Problem to work on. Should any entry include an image, skip the image and copy the entry exactly.

The data.
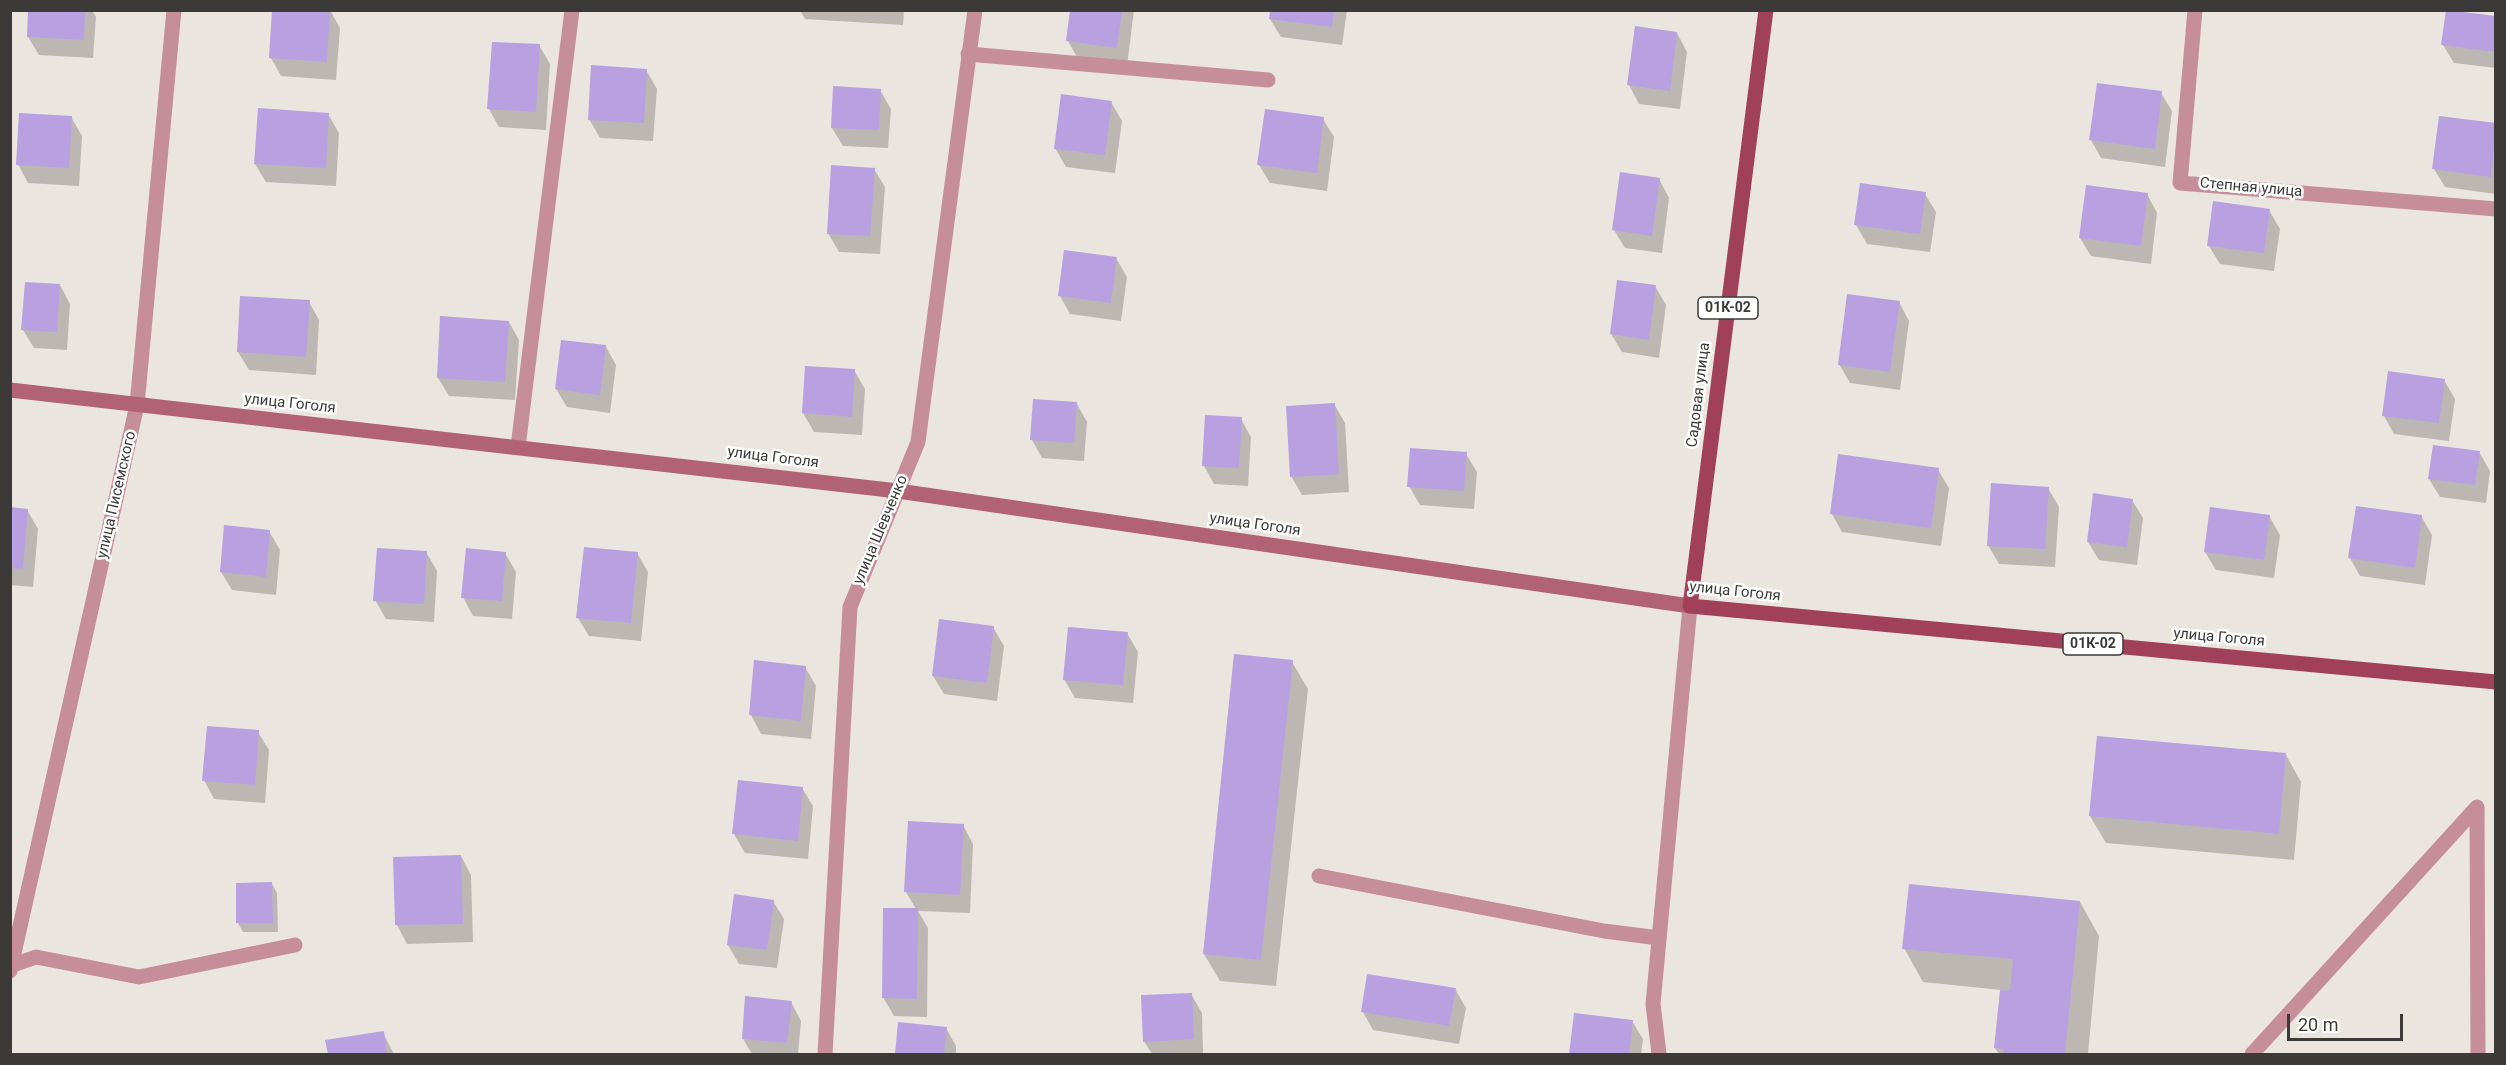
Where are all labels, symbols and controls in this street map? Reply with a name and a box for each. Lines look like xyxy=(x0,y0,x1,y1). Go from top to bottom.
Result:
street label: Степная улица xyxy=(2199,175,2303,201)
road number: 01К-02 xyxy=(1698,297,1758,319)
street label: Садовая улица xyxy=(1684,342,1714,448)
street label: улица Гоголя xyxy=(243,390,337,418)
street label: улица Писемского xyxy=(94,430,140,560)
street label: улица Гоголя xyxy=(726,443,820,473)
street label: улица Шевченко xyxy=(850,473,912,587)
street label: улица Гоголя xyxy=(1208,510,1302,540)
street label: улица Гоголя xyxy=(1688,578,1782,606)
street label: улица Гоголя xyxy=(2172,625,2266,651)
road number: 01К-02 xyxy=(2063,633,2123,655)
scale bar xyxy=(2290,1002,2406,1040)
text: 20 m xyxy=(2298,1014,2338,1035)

Answer box.
Where are all labels, symbols and controls in this street map? Reply with a name and a box for each. Lines look like xyxy=(x0,y0,x1,y1). Go from top to bottom.
Result:
street label: Степная улица xyxy=(2199,175,2303,201)
road number: 01К-02 xyxy=(1698,297,1758,319)
street label: Садовая улица xyxy=(1684,342,1714,448)
street label: улица Гоголя xyxy=(243,390,337,418)
street label: улица Писемского xyxy=(94,430,140,560)
street label: улица Гоголя xyxy=(726,443,820,473)
street label: улица Шевченко xyxy=(850,473,912,587)
street label: улица Гоголя xyxy=(1208,510,1302,540)
street label: улица Гоголя xyxy=(1688,578,1782,606)
street label: улица Гоголя xyxy=(2172,625,2266,651)
road number: 01К-02 xyxy=(2063,633,2123,655)
scale bar xyxy=(2290,1002,2406,1040)
text: 20 m xyxy=(2298,1014,2338,1035)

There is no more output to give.